This exercise is from Nonlinear Dynamics and Chaos, 2nd Edition by Steven H. Strogatz

• Part 1: One-Dimensional Flows

  • 2 Flows on the Line

Exercise 2.2.3
Analyze the following equation graphically. Sketch the vector field on the real line, find all the fixed points, classify their stability, and sketch the graph of $x(t)$ for different initial conditions. Then try to obtain the analytical solution for $x(t)$.

$\dot {x} = x - x^{3}$

From the above graph of $\dot {x} = x - x^{3}$, it's straightforward to sketch the vector field shown below it. The fixed points are $x*$ = -1, 0, and 1. $\dot {x}$ is positive to the left of $x*$ = -1, so the flow is to the right. To the right of $x*$ = -1, $\dot {x}$ is negative, so the flow is to the left. From these two facts, it's clear that $x*$ = -1 is a stable fixed point. Using the same analysis for the other fixed points, we conclude that that $x*$ = 0 is an unstable fixed point and $x*$ = 1 is a stable fixed point.

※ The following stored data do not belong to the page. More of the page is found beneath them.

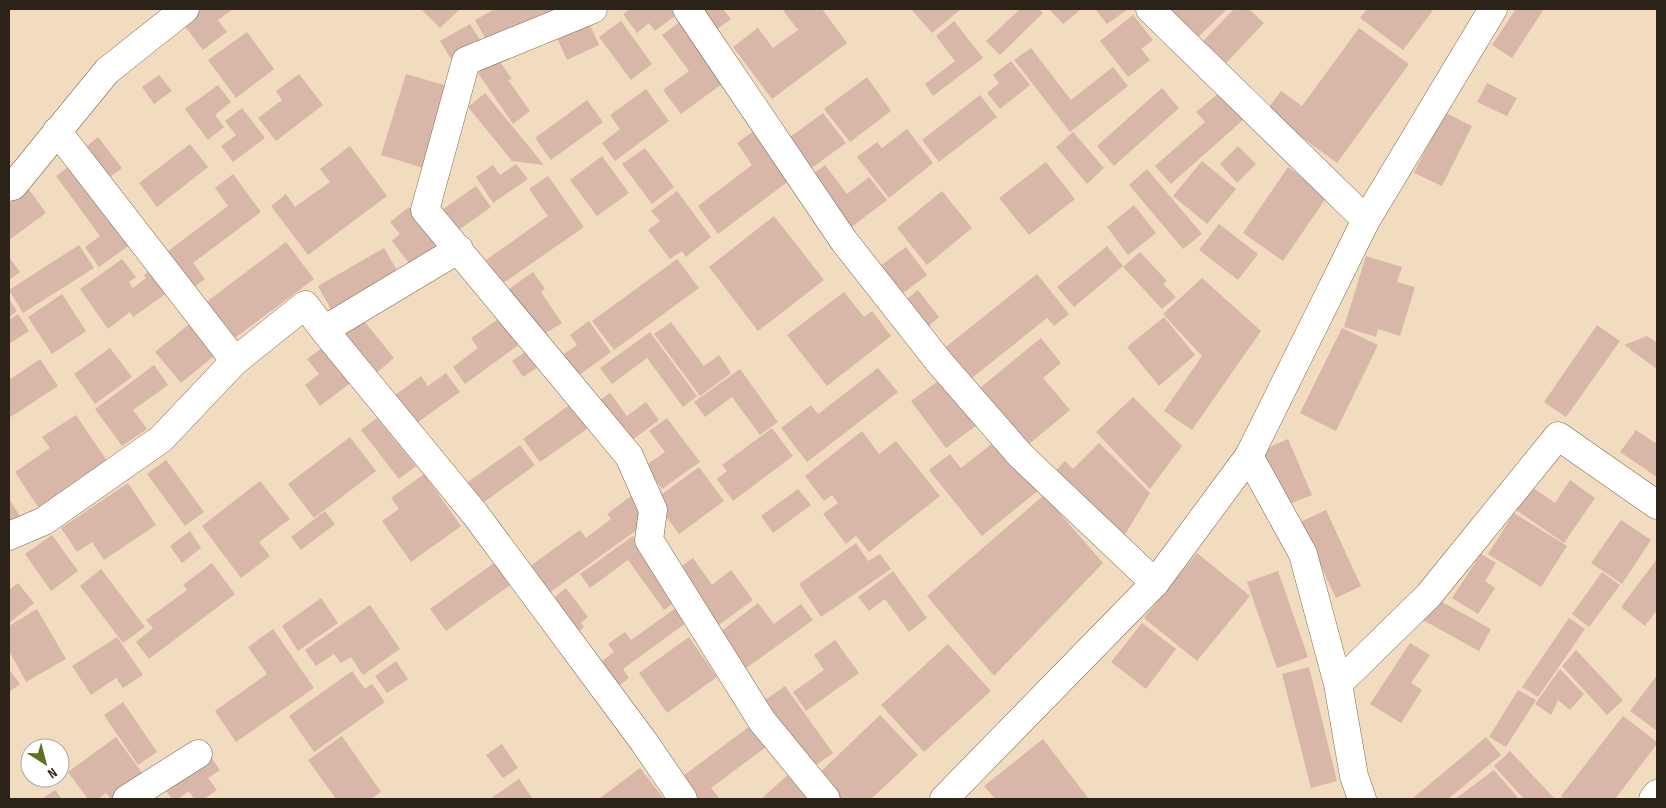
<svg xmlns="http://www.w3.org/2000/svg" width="1666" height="808" font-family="'Sofia Sans Condensed',sans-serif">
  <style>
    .building { fill: #d8b6a8 }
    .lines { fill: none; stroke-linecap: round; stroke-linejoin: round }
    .street-casing { stroke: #7a674e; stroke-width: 29 }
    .secondary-casing { stroke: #7a674e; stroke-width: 29 }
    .street { stroke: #fff; stroke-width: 28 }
    .secondary { stroke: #fff; stroke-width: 28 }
  </style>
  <rect width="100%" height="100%" fill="#f2dcc0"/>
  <!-- building -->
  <path class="building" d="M197,9h36l-15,11 9,12 -24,18 -22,-29z
    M421,9h39l-20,19z
    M495,9h63l-69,36 -14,-25z
    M630,9h46l3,4 -24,18 -6,-8 -12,10 -14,-19z
    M696,9h27l8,10 -18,13z
    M782,9h40l25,34 -75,56 -39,-52 25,-19 15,20 25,-18z
    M911,9h50l-29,24z
    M1020,9h19l4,4 -43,42 -14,-14z
    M1049,9h29l1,2 -16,13z
    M1095,9h33l-21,15z
    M1164,9h60l2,1 -31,30z
    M1234,9h15l15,14 -38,40 -23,-22z
    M1367,9h67l-31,41 -43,-32z
    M1516,9h28l-32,49 -20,-13z
    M1133,15l20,25 -12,9 9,11 -22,17 -28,-36z
    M621,21l31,43 -21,16 -32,-43z
    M681,21l45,60 -45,33 -18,-24 26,-19 -27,-36z
    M954,21l29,37 -50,38 -8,-12 30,-23 -19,-25z
    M589,23l10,22 -32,15 -10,-22z
    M470,24l13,21 -30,17 -13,-21z
    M1359,28l50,36 -72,99 -71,-52 15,-20 21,15z
    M247,32l27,37 -38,29 -28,-38z
    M1031,48l40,52 42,-33 15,19 -58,46 -56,-72z
    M498,59l14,20 -4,1 22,31 -17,13 -35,-51z
    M1011,61l19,24 -30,24 -13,-16 12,-10 -6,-8z
    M299,74l24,31 -47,36 -18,-23 24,-18 -6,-9z
    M406,74l45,13 -24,82 -46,-14z
    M159,75l13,16 -18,13 -12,-17z
    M867,77l24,34 -41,31 -26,-33z
    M1487,83l30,15 -10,18 -30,-14z
    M218,85l13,17 -16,13 9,12 -16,13 -23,-31z
    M1162,88l17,20 -65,58 -17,-20z
    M646,89l23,32 -54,40 -13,-18 18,-14 -10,-14z
    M1220,92l24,27 -73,65 -16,-18 50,-44 -9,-10z
    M485,93l59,72 -32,-4 -44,-54z
    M980,95l17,22 -58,45 -17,-22z
    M587,100l16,22 -52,38 -16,-22z
    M242,108l23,30 -32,24 -12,-16 15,-11 -11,-14z
    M1444,112l28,14 -30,60 -28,-13z
    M823,113l23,30 -40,29 -16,-22 6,-5 -6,-8z
    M758,128l36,49 -76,57 -20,-28 54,-41 -15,-22z
    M907,129l26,34 -44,35 -32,-41 20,-15 5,6z
    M1073,132l31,36 -17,16 -31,-37z
    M98,137l24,31 -19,14 -23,-30z
    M190,144l18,23 -51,40 -18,-24z
    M350,146l37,50 -79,59 -37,-49 15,-12 9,13 35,-25 -10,-13z
    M1238,146l18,18 -19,19 -17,-19z
    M645,148l29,39 -22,17 -30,-40z
    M602,156l27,37 -32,23 -27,-36z
    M76,161l59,80 -36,26 -14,-20 15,-11 -44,-60z
    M1202,161l34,28 -29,35 -34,-28z
    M1046,162l29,37 -46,36 -30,-37z
    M516,164l12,15 -35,24 -17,-26 17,-12 7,10z
    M825,165l22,29 22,-17 18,23 -42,32 -39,-53z
    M1288,167l40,28 -45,66 -40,-28z
    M1147,169l55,65 -19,15 -54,-64z
    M233,174l28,38 -68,51 12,16 -18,14 -27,-36 68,-51 -13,-18z
    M548,176l36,51 -82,57 -16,-24 62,-44 -19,-27z
    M476,186l15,21 -34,24 -15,-21z
    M27,187l19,26 -37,27v-39z
    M677,191l34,46 -25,20 -4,-6 -12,8 -22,-29 12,-9 -9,-10z
    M942,191l30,37 -45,37 -30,-37z
    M1134,205l22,28 -28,22 -21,-28z
    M409,207l30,37 -28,22 -19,-25 8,-7 -10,-12z
    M774,216l50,64 -66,51 -49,-64z
    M1219,224l39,30 -20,26 -39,-30z
    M286,242l28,37 -82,61 -27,-37z
    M79,245l15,23 -71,45 -14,-23z
    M1107,246l16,20 -49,41 -17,-20z
    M906,247l21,28 -29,22 -22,-28z
    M384,248l17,29 -67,38 -16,-29z
    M1140,252l27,29 -4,3 13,13 -14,12 -39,-42z
    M1366,256l36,11 -5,15 18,5 -15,49 -22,-7 -2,8 -32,-10z
    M9,257l11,15 -11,8z
    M122,259l14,18 -7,5 4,6 13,-10 -2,-3 10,-8 17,23 -38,27 -3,-5 -22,17 -28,-40z
    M677,259l22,29 -85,62 -22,-29z
    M533,272l12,17 -4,3 21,31 -21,13 -32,-47z
    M1037,274l32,40 -15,12 -7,-8 -79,63 -26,-31z
    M1202,278l59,53 -69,99 -28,-19 38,-55 -39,-42z
    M918,290l21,27 -15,13 -22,-27z
    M844,292l20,25 8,-6 19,25 -64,50 -40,-51z
    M62,294l24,37 -34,23 -24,-37z
    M9,299l8,12 -8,6z
    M18,314l11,17 -20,13v-24z
    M504,315l20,26 -59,43 -12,-17 25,-19 -7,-10z
    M360,316l34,42 -20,17 -35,-42z
    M1164,317l31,38 -36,31 -32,-39z
    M193,321l26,31 -38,31 -26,-31z
    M589,321l22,31 -37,27 -16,-21 19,-13 -7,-10z
    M671,322l33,44 15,-11 12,18 -31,23 -46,-62z
    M1597,325l23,16 -54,76 -22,-15z
    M1342,328l36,17 -42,86 -36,-18z
    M650,332l47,64 -14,11 -36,-49 -35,26 -12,-16z
    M1647,336l10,7v26l-33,-24z
    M1041,338l20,25 -18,15 27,32 -47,39 -48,-57z
    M326,345l27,36 -33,25 -15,-21 14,-11 -12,-15z
    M110,348l22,29 -37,27 -21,-30z
    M529,349l12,16 -18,12 -11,-16z
    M40,359l18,27 -49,32v-38z
    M154,365l14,20 -35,25 14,19 -25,17 -27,-37z
    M878,368l20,24 -91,70 -26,-34 30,-23 7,9z
    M740,369l38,53 -18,13 -28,-38 -27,20 -11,-15z
    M446,373l14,19 -46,33 -20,-29 27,-20 7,10z
    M942,378l35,47 -31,23 -35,-47z
    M610,393l17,23 19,-14 13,18 -32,24 -31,-41z
    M1133,397l49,49 -32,43 -54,-57z
    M576,400l18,24 -54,38 -17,-23z
    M76,415l33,49 -69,46 -25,-38 35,-24 -8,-11z
    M377,418l39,48 -17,13 -38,-49z
    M667,418l33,44 -38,27 -17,-23 20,-14 -16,-21z
    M772,428l21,28 -60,45 -16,-22 10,-8 -5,-6z
    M1636,430l19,13 2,-3v37l-37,-25z
    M862,431l17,23 17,-13 44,55 -71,56 -13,-16 -10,8 -23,-30 15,-11 -6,-8 -8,6 -19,-25z
    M350,437l26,34 -62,47 -26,-34z
    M999,438l41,51 -58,47 -53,-66 21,-16 11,14z
    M1288,439l24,56 -28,11 -23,-55z
    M1099,443l51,50 -30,50 -70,-67 15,-15 8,8z
    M520,445l15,20 -55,40 -15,-21z
    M166,460l38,52 -19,14 -38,-52z
    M699,467l25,34 -45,33 -25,-34z
    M424,474l37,52 -50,36 -29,-41 17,-12 -8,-11z
    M1570,480l25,18 -31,45 -48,-33 16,-23 23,16z
    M260,481l30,38 -31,23 11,14 -29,22 -39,-52z
    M128,483l28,42 -52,35 -12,-18 -15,10 -16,-24z
    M798,489l13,16 -38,28 -12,-17z
    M1044,495l59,68 -109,113 -67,-80z
    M631,496l18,25 -101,73 -19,-27 51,-37 6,8 25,-19 -4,-5z
    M9,499l11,17 -11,7z
    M1326,510l35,76 -25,12 -36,-76z
    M325,511l10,13 -34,26 -10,-13z
    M1514,513l53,33 -26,41 -53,-33z
    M1621,520l30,20 -29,44 -31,-21z
    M190,531l11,17 -19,15 -12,-17z
    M52,535l26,36 -27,20 -26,-37z
    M633,536l46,63 -15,11 -36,-50 -38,28 -10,-14z
    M856,543l12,18 12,-7 11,15 -70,48 -22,-33z
    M1197,553l53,43 -53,65 -53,-43z
    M1481,554l15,9 -11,18 10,7 -17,26 -26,-16z
    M693,558l19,27 19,-15 22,30 -37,27 -41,-56z
    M1657,559v51l-12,16 -24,-19z
    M212,563l23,31 -86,65 -13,-17 17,-14 -7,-8 41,-30 -4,-5z
    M494,563l16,22 -64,46 -16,-22z
    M101,569l44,58 -22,16 -43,-57z
    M893,571l34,47 -18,14 -24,-33 -16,12 -11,-14z
    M1278,571l30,86 -31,11 -30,-86z
    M1602,572l18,13 -31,42 -17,-13z
    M18,583l16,20 -25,20v-33z
    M566,588l22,29 -7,6 3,4 -8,7 -26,-33z
    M321,598l17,25 -40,28 -16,-25z
    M1435,598l56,31 -12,22 -56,-31z
    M758,603l16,21 27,-20 12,16 -71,51 -27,-35z
    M370,605l30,44 -37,26 -12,-18 -10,6 -7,-9 -18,12 -11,-16z
    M680,605l10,15 -67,49 6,9 -13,10 -18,-24 16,-12 -6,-8 17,-12 6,8z
    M37,609l29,50 -40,23 -17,-31v-25z
    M1569,618l16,11 -47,68 -16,-10z
    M1142,623l34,26 -30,40 -35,-27z
    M273,629l41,59 -78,54 -21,-31 52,-37 -19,-27z
    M117,637l26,38 -20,13 -7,-10 -25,17 -19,-29z
    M689,637l28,40 -50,36 -28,-40z
    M835,640l24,33 -53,38 -13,-19 31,-22 -10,-15z
    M1410,643l20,12 -19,28 11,7 -21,33 -31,-19z
    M948,644l43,47 -67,61 -43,-47z
    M1576,650l47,50 -16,15 -45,-49z
    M396,661l12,18 -21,14 -12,-17z
    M1309,667l28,114 -26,7 -29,-114z
    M9,669l11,15 -11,8z
    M1560,669l24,25 -14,16 -12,-10 -7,15 -16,-11z
    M352,671l13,18 7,-5 13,18 -71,50 -25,-36z
    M1657,675v56l-27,-20z
    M785,686l48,67 -24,17 -48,-67z
    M1518,690l18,10 -30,47 -17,-10z
    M123,702l34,50 -19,13 -34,-50z
    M880,715l38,40 -47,44h-38l-20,-20z
    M1623,716l34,26v2l-42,55h-51l-3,-3z
    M754,723l16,21 -59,44 9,11h-25l-16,-20z
    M342,736l39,56 -10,7h-35l-28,-39z
    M116,737l29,40 -30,22h-4l-5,-6 -8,6h-10l-20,-27z
    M1486,737l15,18 -53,44h-36z
    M1043,739l46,60h-94l-11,-13z
    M502,744l16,24 -15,10 -17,-23z
    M1510,751l45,48h-31l-30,-33z
    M208,753l12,17 -12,8 9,12 -13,9h-10l-5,-8 -11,8h-6l-10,-14z
    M640,768l24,31h-65z
    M1494,770l25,29h-64z
    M789,774l24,25h-52z
    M519,779l14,20h-43z
    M55,790l7,9h-20z"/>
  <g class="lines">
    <!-- street casing -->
    <g class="street-casing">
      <path id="street" d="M593,9l-127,52 -41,149 204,246 24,54 -4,30 113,181 64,78
        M687,9l157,232 96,122 81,93 134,127
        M1150,9l216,211
        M57,131l178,230
        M9,187l4,-1 94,-115 78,-62
        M324,330l135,-81
        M1249,456l54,98 35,130 16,92 8,23
        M9,536l35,-15 117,-82 74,-78 70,-56 19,25 151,184 169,228 39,57
        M1338,684l91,-89 129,-159 99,69
        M127,799l71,-45
        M1653,799l4,-5"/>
    </g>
    <!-- secondary casing -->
    <g class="secondary-casing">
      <path id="secondary" d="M944,799l211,-216 94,-127 117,-236 127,-211"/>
    </g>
    <!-- street -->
    <use href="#street" class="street"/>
    <!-- secondary -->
    <use href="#secondary" class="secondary"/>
  </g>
  <!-- border -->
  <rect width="1666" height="808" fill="none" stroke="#2b2318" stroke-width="20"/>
  <!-- north arrow -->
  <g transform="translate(45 763) rotate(144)"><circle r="24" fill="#ffffff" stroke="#aaa7a3"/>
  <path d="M0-4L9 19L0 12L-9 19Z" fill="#5e711f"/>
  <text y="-8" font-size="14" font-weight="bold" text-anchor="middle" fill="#2b2318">N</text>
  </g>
</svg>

An analytic solution is possible.

$\dfrac{\mathrm{d} x}{\mathrm{d} t} = x - x^{3} = x(1 -x^{2}) = x(1+x)(1-x)$

$\dfrac{1}{x(1+x)(1-x)}dx = dt$

$\displaystyle\int \dfrac{1}{x}dx - \dfrac{1}{2}\int \dfrac{1}{x+1}dx - \dfrac{1}{2}\int\dfrac{1}{x-1}dx = \int_{0}^{t}dt$

$ln\left |x \right | - \dfrac{1}{2}ln\left |x+1 \right | - \dfrac{1}{2}ln\left |x-1\right | + C = t$

$\pm \dfrac{x^{2}}{x^{2} - 1} = ke^{2t}$ (must consider + and - solutions)

$x(t) = \pm \dfrac{\sqrt{k}e^{t}}{\sqrt{ke^{2t}-1}}$

and

$x(t) = \pm \dfrac{\sqrt{k}e^{t}}{\sqrt{ke^{2t}+1}}$

Solutions tend toward $\pm \ 1$ as t goes to $\pm \infty$